Ein weiterer Schritt ist die Errichtung von Kinderhorten, wo die notleidenden Kinder gesammelt, mit Liebe und Verständnis aufgenommen, die für ihren jeweiligen Zustand notwendigen Nahrungsmittel erhalten und  auf ihren Gesundheitszustand geprüft und so, nach den geltenden Menschenrechten, behandelt und erzogen werden.

Von enormer Wichtigkeit ist die Einbeziehung der Eltern, meistens der Mutter. Immer im Dialog werden die wichtigsten Themen behandelt: die Verantwortung der Eltern, die wirtschaftliche Situation und ihre Konsequenzen, die möglichen Wege finden um den Kindern eine bessere Zukunft zu bieten etc.

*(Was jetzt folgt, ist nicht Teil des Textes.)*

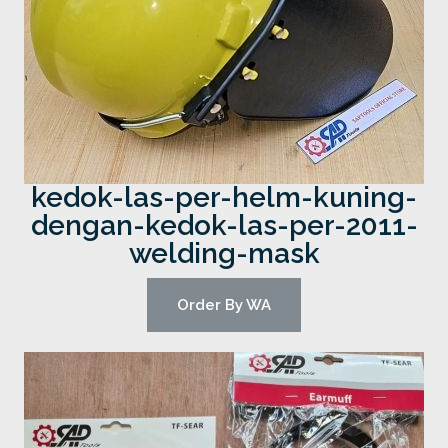
kedok-las-per-helm-kuning-
dengan-kedok-las-per-2011-
welding-mask
Order By WA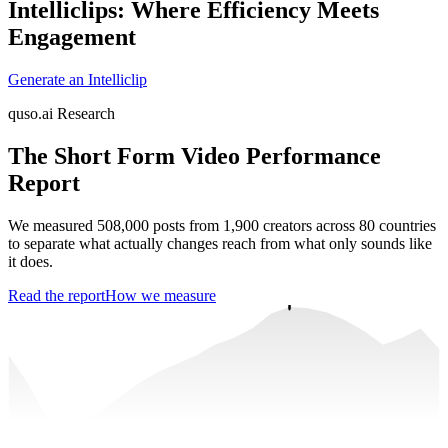
Intelliclips: Where Efficiency Meets
Engagement
Generate an Intelliclip
quso.ai Research
The Short Form Video Performance
Report
We measured 508,000 posts from 1,900 creators across 80 countries
to separate what actually changes reach from what only sounds like
it does.
Read the report
How we measure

Diese, so beschriebene Arbeit mit Kindern kann natürlich nicht von unserer Stiftung allein bewerkstelligt werden. So suchen wir immer (und finden auch) staatliche Organisationen, Quartiervereine, Elterngruppen etc., die eng mit uns die vorgegebenen Ziele zu erreichen suchen.

Dabei muss vo rallem von den Frauen und Müttern (auch Männer, aber weniger) gesprochen werden, die wir in diesen Erziehungs- und Verbesserungsprozess einschalten und ausbilden. Diese sind dann immer, auf autonome Weise, zuständig, dass die Prozesse weitergeführt werden, wenn wir uns schrittweise zurückziehen. Doch in den allermeisten Fällen begleitet unsere Stiftung diese Arbeit auf Jahre hinaus, nicht mehr finanziell, doch immer mit Besuchen, Treffen und Ratschlägen.

Einleitung: 30 Jahre Stiftung Apoyar

Kurz nach meiner Entführung  im Jahre 1988 entschlossen wir uns eine neue Stiftung zu gründen. Nach reiflichen Überlegungen und in Anbetracht der bis dahin gemachten Erfahrungen in der Sozialarbeit kamen meine Frau Ana Dilia und ich mit einigen weiteren Sozialarbeitern zu diesem Entscheid.

Die bisher erzielten Resultate lassen sich sehen: sei es mit Kleinkindern, Jugendlichen, Frauen oder Bauernfamilien = vor allem mit  Menschen, die wegen der andauernden Gewalt fliehen mussten. Auf diese Weise konnten wir immerhin rund 280’000 Menschen auf ihrem nicht leichten Weg etwas unterstützen, “apoyar”.

In meinem Blog möchte ich nun monatlich mit einem Beitrag von dieser Arbeit berichten.

Mir ist klar, dass unser Bemühen in diesen 30 Jahren eigentlich nur ein Tropfen  im Meer ist, wie Mutter Teresa von Kalkuta von ihrer Arbeit sagte, “doch wenn er nicht dort wäre, würde er fehlen”.